══ Provided records

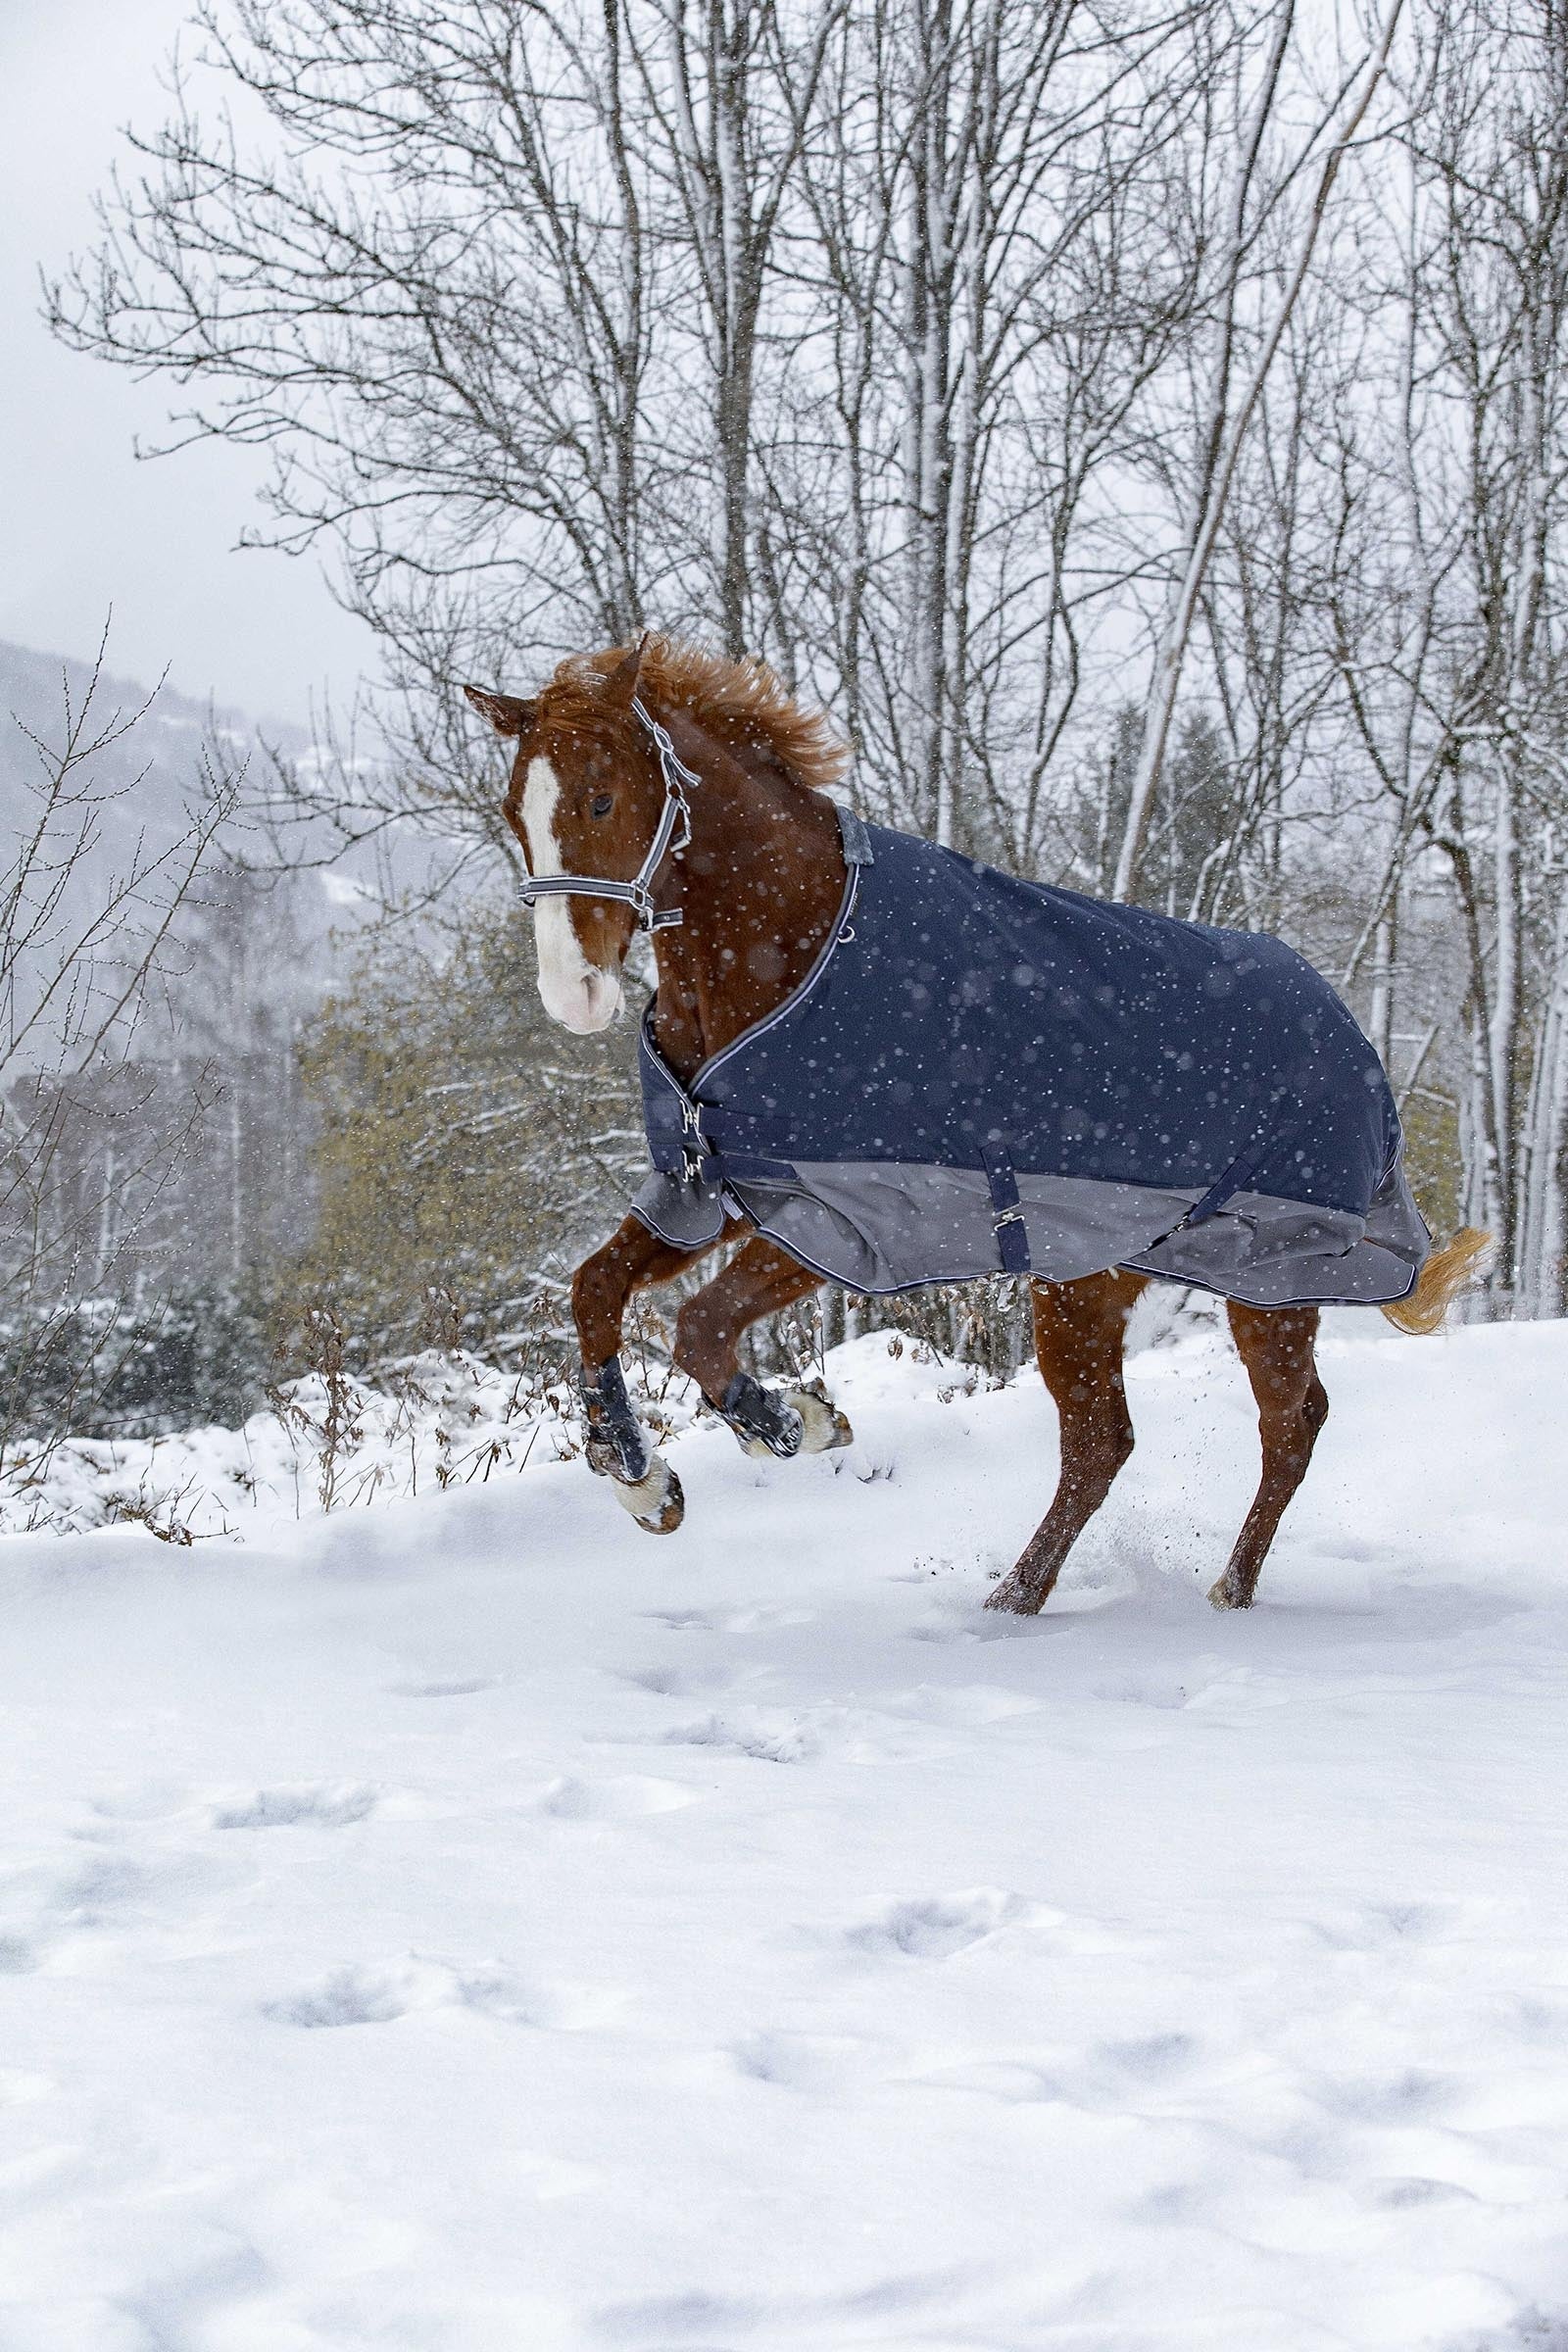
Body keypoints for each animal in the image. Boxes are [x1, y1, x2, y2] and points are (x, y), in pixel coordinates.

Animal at [465, 638, 1484, 1614]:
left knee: (1288, 1425)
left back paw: (1225, 1589)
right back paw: (1018, 1595)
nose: (574, 995)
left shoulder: (848, 1214)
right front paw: (641, 1478)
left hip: (1271, 1281)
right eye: (516, 810)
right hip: (1086, 1282)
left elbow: (701, 1329)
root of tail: (1349, 1029)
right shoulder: (710, 1185)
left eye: (601, 798)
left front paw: (797, 1424)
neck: (795, 951)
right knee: (1103, 1444)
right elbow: (595, 1290)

════

## Work order:
Restate word for word each line of the data from the one with "root of tail: (1349, 1029)" to the last, keeping both ends.

## Task result:
root of tail: (1349, 1029)
right shoulder: (710, 1185)
left eye: (601, 798)
left front paw: (797, 1424)
neck: (795, 951)
right knee: (1103, 1444)
right elbow: (595, 1290)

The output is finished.